The book delves into a Summers family reunion where we find the heart of the issue. We see that Scott and his family, including Wolverine, are all living on the blue area of the moon at the Summer House, which is a Krakoan biome. We get fun banter between Wolverine and long-lost Summers brother, Vulcan over the philosophical difference in meat rarity. We get a teenage Cable asking permission to trade guns with his new friend; (Jean quips, “Set the table first, dear). We also get a time displaced Rachel Summers who kind of looks like she is just done with everyone, which is very reminiscent of an older sister. And we even see estranged Starjammer father, Corsair even connect with his family by trying to bond with Cyclops over Krakoan dish washing. It is slow; it is whacky; it is fun; it is heartwarming. Hickman is at his best when he grounds his characters in the everyday mundane but there is real heart to it. We get a greater love and respect for the characters when they are allowed to relax and be happy.
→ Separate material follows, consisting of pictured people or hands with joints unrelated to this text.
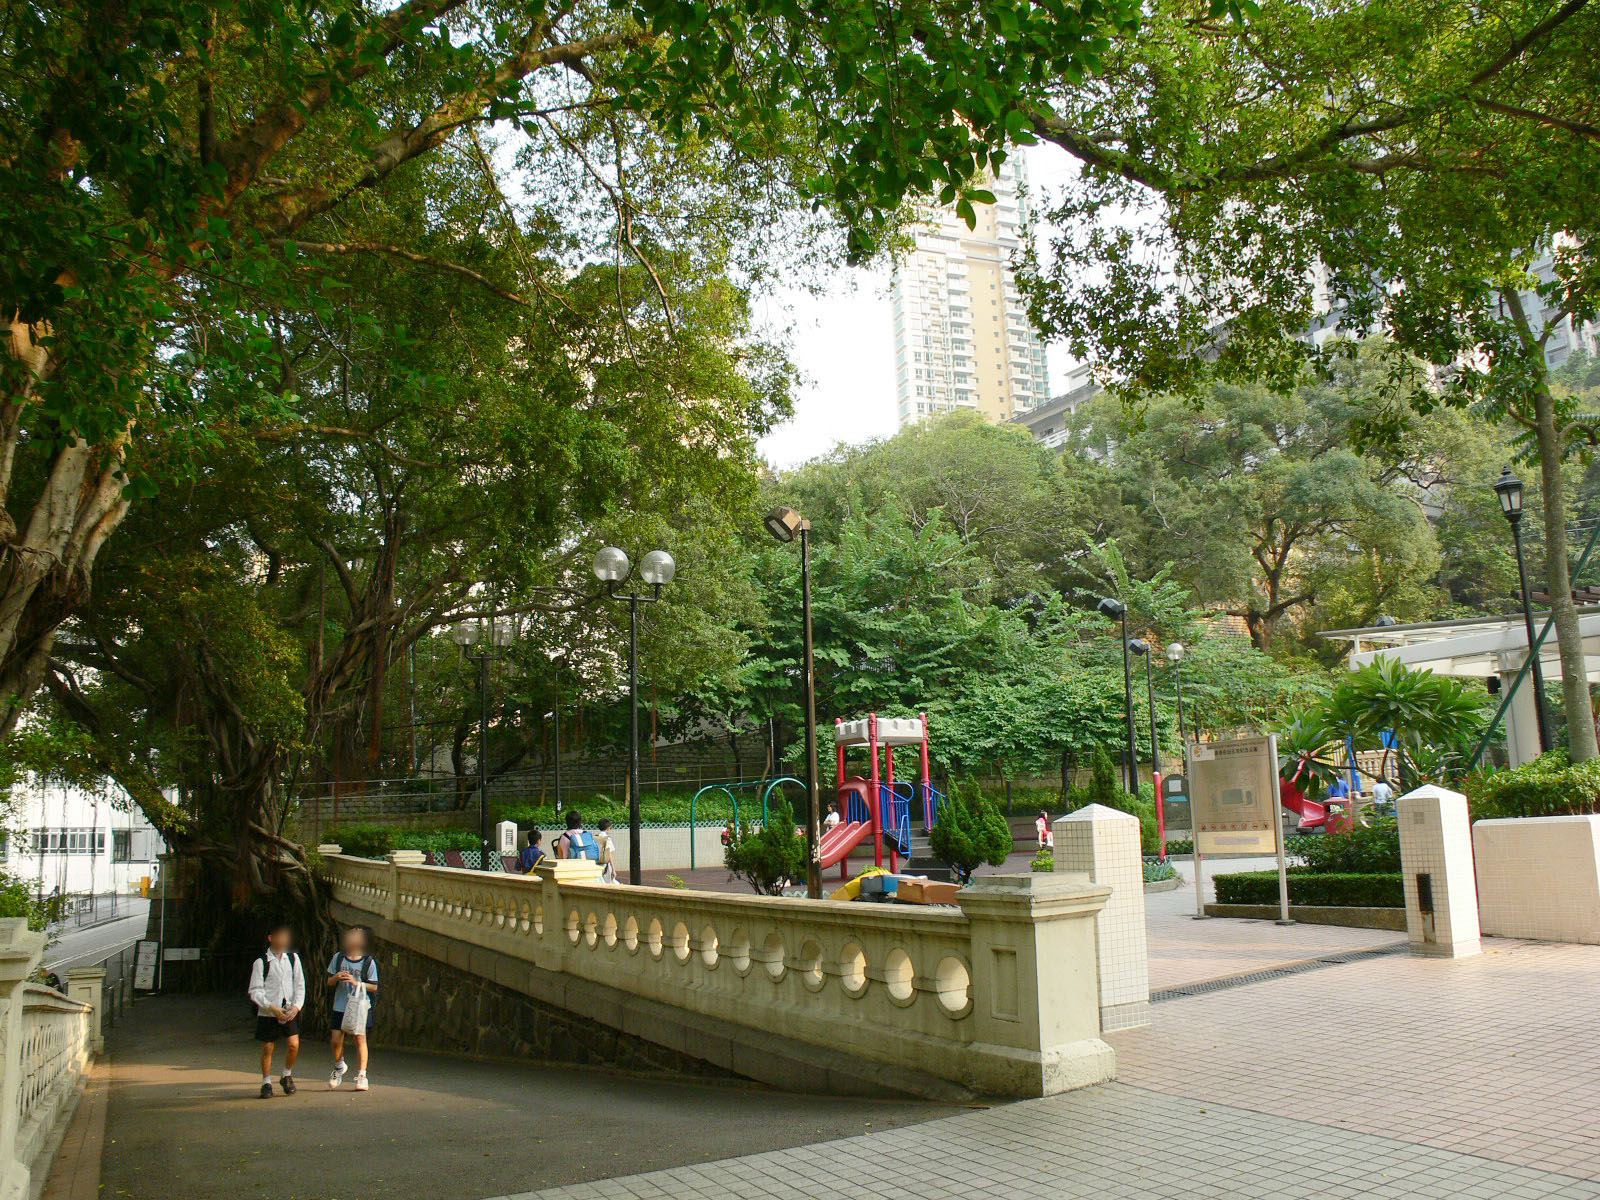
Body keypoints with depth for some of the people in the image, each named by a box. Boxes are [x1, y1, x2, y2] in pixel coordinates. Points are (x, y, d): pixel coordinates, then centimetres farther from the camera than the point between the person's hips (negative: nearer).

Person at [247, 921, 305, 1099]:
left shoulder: (293, 958, 5)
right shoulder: (261, 962, -5)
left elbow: (300, 985, 7)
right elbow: (255, 991, -7)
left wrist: (296, 1006, -7)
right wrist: (272, 1008, -17)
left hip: (290, 1012, 2)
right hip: (268, 1013, -2)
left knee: (294, 1044, -9)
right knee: (267, 1048, 3)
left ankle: (287, 1076, 16)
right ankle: (266, 1083, 22)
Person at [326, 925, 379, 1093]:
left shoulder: (369, 961, -3)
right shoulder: (338, 958, 5)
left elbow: (374, 987, -2)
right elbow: (329, 982, 12)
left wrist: (356, 983, -16)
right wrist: (337, 977, -11)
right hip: (340, 1006, 2)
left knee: (360, 1039, -6)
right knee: (336, 1039, -1)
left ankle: (361, 1075, 2)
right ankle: (339, 1067, 27)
We see that Cyclops continues to fight the good fight and will never stop because of his focus and vision (which is masterfully symbolized when Xavier first gives him the glasses at the beginning of the issue). For those that have followed Cyclops’ ups and downs over the years, we know it has never been easy, and now in Hickman’s world we see a focused and determined Scott Summers who continues to help his people not by being worried about the threats of tomorrow but instead, as he says in this issue, by focusing on the things that make him want to live today, with his family being that main focal drive. This is magical storytelling because we see a fully realized character who is on full display in a new world and who is looking forward to the future like so many are looking forward to with this new era of X-Men.
Overall, this is a fantastic start for the X-Men after Hickman’s establishment of the new status quo. The art is stunning, the writing is top class, and we get a powerful story of vision, clarity, and hope under the guise of a Summers family barbecue. It is some exciting stuff.